一方、組織・人材の分野におけるエンゲージメントは、組織と従業員が 継続的に深い関係でつながることを意味します。組織と従業員は対等な関係であり、組織は従業員に対して働く上での環境を提供しますが、従業員もそれに応えて仕事や組織に積極的に貢献するという双方向的な考え方です。従業員エンゲージメント(Employee Engagement)と呼ばれることもあります。

エンゲージメントと似たものに従業員満足がありますが、これは会社が与える環境や条件に対する従業員の満足状況に焦点を当てています。顧客満足のように従業員を「お客様」と見なした際に、会社は十分な環境や条件を提供できているかという一方向的な関係で捉えているとも言えます。

エンゲージメントは、仕事に対する関与と、チームや組織に対する関与という2つの要素で説明されることがあります。
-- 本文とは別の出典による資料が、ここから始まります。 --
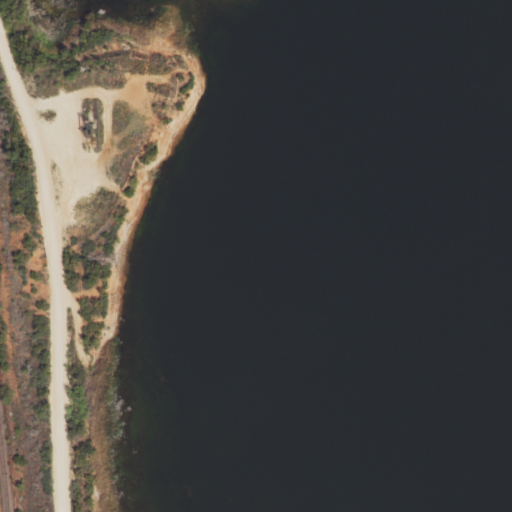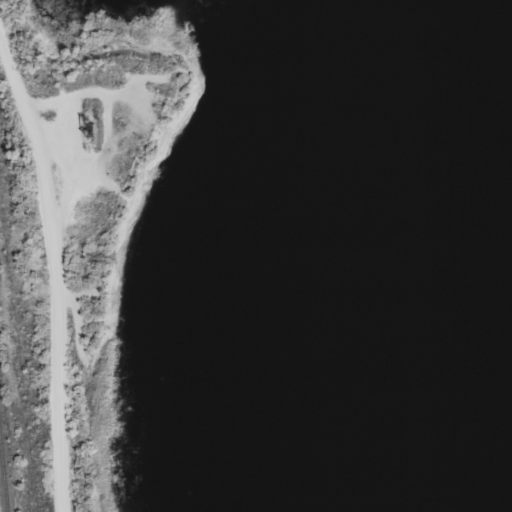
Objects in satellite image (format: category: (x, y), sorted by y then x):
road: (47, 281)
railway: (1, 499)
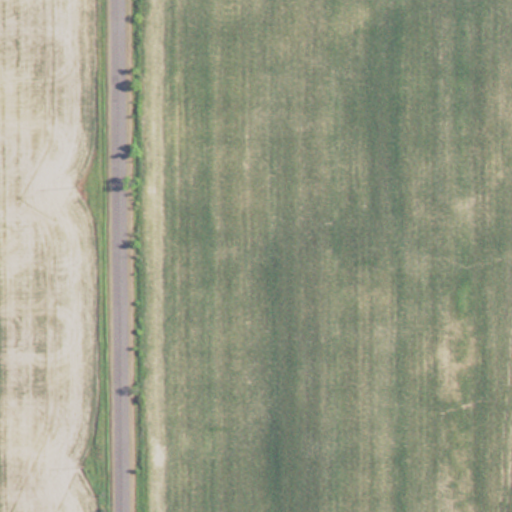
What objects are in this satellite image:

前者に近いものは「ワークエンゲージメント」と言われ、「仕事に関連するポジティブで充実した心理状態」と学術的に定義されています。そのため、「(従業員)エンゲージメント」と言う場合は、仕事に対する関与に限らない、チームや組織に対する関与も含めた広い概念と捉えるとよいでしょう 。

「(従業員)エンゲージメント」の定義は明確に定まっているわけではありませんが、おおむね次のような事柄の 影響を受けて向上したり低下したりすると言われます。
▶ 仕事への誇りを 感じて意欲的に仕事に取り組める状態(≒ワークエンゲージメント )
▶ 組織のビジョン・戦略(組織が目指す方向性)への共感
▶ 組織の文化・価値観との一致感
▶ 上司やチームメンバーとの心理的安全性や 協働関係
▶ 働きやすい制度や環境の充実度(評価制度や処遇、福利厚生、キャリアデザイン、裁量の大きい仕事スタイル、ワークライフバランスなど)

また、エンゲージメントサーベイでは、これらの項目の上位に置く総合指標として「自組織を勤め先として推奨できるか」、「今後も働き続けたいか」を設問することがあります。エンゲージメント指標が良好な組織では離職が少なくなり、従業員が主体的に創意工夫や連携を図ることで、生産性や業績が向上する可能性があります。そして、従業員が自社の製品・サービスに愛着や自信を持つことはカスタマーエンゲージメントの促進にもつながり、事業成果も 生まれやすくなるという好循環が期待できます 。